* **Kutipan yang Diberikan**
——————————
Yang jelas, silaturahmi adalah ibadah. Banyak ayat dan hadis menjelaskan perintah dan motivasi silaturahmi. Bila amalan ini adalah ibadah, tentu pada dasarnya niat melakukan perbuatan ini untuk mendapatkan pahala di akhirat. Sebagaimana ketentuan Islam yang berlaku dalam semua amalan ibadah, tak boleh sedikitpun ada niatan untuk mencari keuntungan dunia. Bahkan bila amal akhirat diniatkan mencari dunia semata, alih – alih mendapat pahala di akhirat, justru mendapat azab. Karena Allah menegaskan dalam Al-Quran,
مَن كَانَ يُرِيدُ ٱلۡحَيَوٰةَ ٱلدُّنۡيَا وَزِينَتَهَا نُوَفِّ إِلَيۡهِمۡ أَعۡمَٰلَهُمۡ فِيهَا وَهُمۡ فِيهَا لَا يُبۡخَسُونَ
Siapa menghendaki kehidupan dunia dan perhiasannya, pasti Kami berikan (balasan) penuh atas pekerjaan mereka di dunia (dengan sempurna) dan mereka di dunia tidak akan dirugikan.
أُوْلَٰٓئِكَ ٱلَّذِينَ لَيۡسَ لَهُمۡ فِي ٱلۡأٓخِرَةِ إِلَّا ٱلنَّارُۖ وَحَبِطَ مَا صَنَعُواْ فِيهَا وَبَٰطِلٞ مَّا كَانُواْ يَعۡمَلُونَ
Itulah orang-orang yang tidak memperoleh (sesuatu) di akhirat kecuali neraka, dan sia-sialah di sana apa yang telah mereka usahakan (di dunia) dan terhapuslah apa yang telah mereka kerjakan. (QS. Hud: 15 – 16)
Namun, masalahnya ada hadis yang memotivasi bersilaturahmi dengan iming – iming dapat kelancaran rizki. Hadis tersebut adalah:
مَنْ أَحَبَّ أَنْ يُبْسَطَ عَلَيْهِ فِي رِزْقِهِ وَأَنْ يُنْسَأَ لَهُ فِي أَثَرِهِ فَلْيَصِلْ رَحِمَهُ
“Siapa yang ingin dilapangkan rezekinya dan dipanjangkan umurnya, maka hendaknya ia menyambung silaturahminya (dengan kerabat).” (HR. Bukhari dan Al-Baihaqi)
Gimana ya?
Begini sobat..
——————————
* **Bahan Sumber**
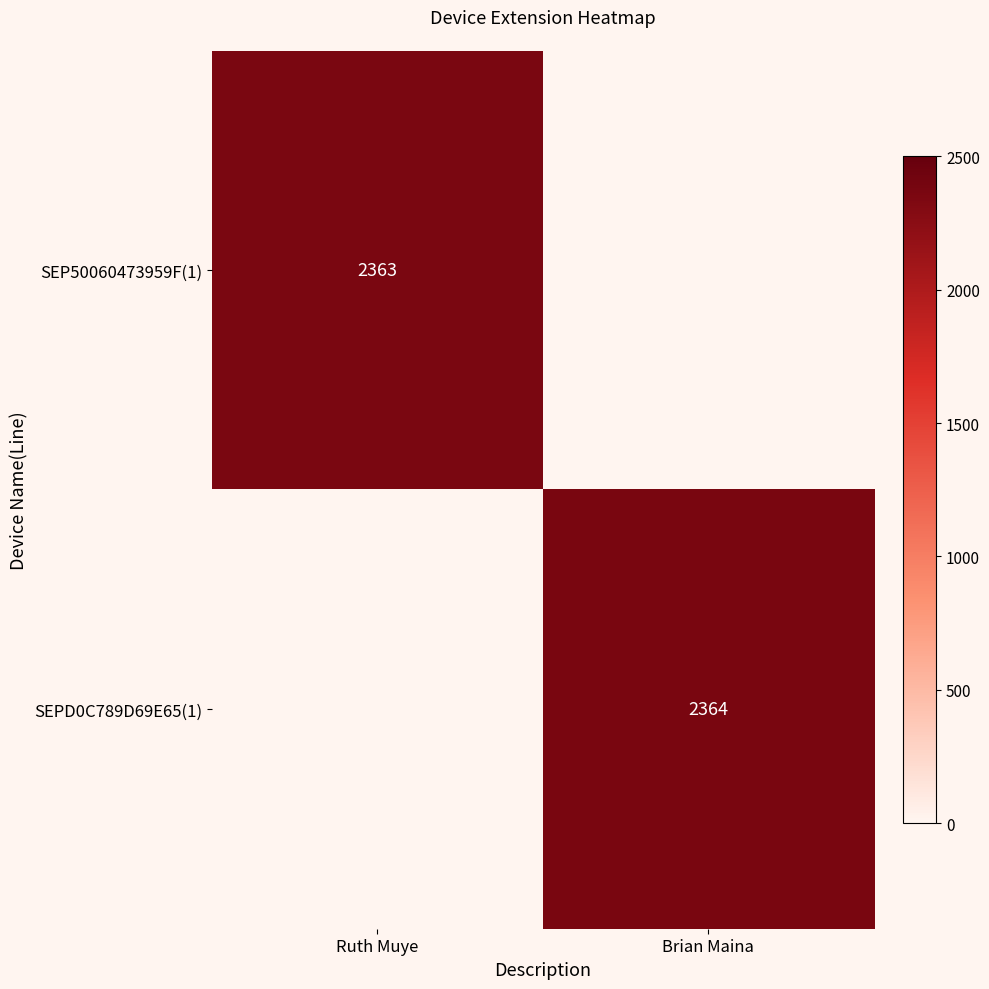

Is the value of SEPD0C789D69E65(1) at Brian Maina greater than the value of SEP50060473959F(1) at Ruth Muye?

Yes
——————————
* **Tugas yang Diminta**
• A. Menurut terjemahan ayat QS. Hud: 16 dalam artikel tentang silaturahmi, apa saja yang akan menimpa orang-orang yang menghendaki kehidupan dunia dan perhiasannya?
• B. Bagaimana terjemahan kalimat "Banyak ayat dan hadis menjelaskan perintah dan motivasi silaturahmi." dari artikel tentang silaturahmi ke dalam bahasa Inggris?
• C. Tuliskan lanjutan artikel tentang silaturahmi, dimulai setelah kalimat terakhir yang tercantum.

* **Jawaban Tugas**
• A.
- Tidak memperoleh (sesuatu) di akhirat kecuali neraka
- Sia-sia di sana apa yang telah mereka usahakan (di dunia)
- Terhapus apa yang telah mereka kerjakan

• B. Many Quranic verses and hadiths explain the command and the motivation for maintaining ties of kinship (silaturahmi).

• C.
Meniatkan dunia dalam amal akhirat, kurang tepat bila dihukumi salah semuanya. Adanya hadis di atas dan yang semakna, menunjukkan bahwa meniatkan dunia dalam amal akhirat perlu dirinci. Keterangan ini sebagaimana dijelaskan oleh Syaikh Sholih Alu Syaikh -hafidzohullah- dalam Kitab “At-Tamhid Syarah Kitab At-Tauhid” :
Pertama, amal ibadah yang tidak diiming – imingi manfaat dunia oleh syariat. Seperti sholat, puasa dan yang lainnya. Maka meniatkan amal ibadah yang seperti ini untuk mencari dunia, hukumnya terlarang, bahkan termasuk perbuatan syirik.
Kedua, amal ibadah yang diiming – imingi manfaat dunia oleh syariat. Seperti amalan yang dibahas di sini; silaturahmi, lalu berbakti kepada kedua orangtua dan yang lainnya. Hukum meniatkan dunia pada amalan yang seperti ini, dapat diketahui melului rincian berikut :
- Meniatkan dunia seutuhnya, 100 % untuk keuntungan dunia, maka tidak boleh. Dia berpeluang terkena ancaman pada ayat di atas.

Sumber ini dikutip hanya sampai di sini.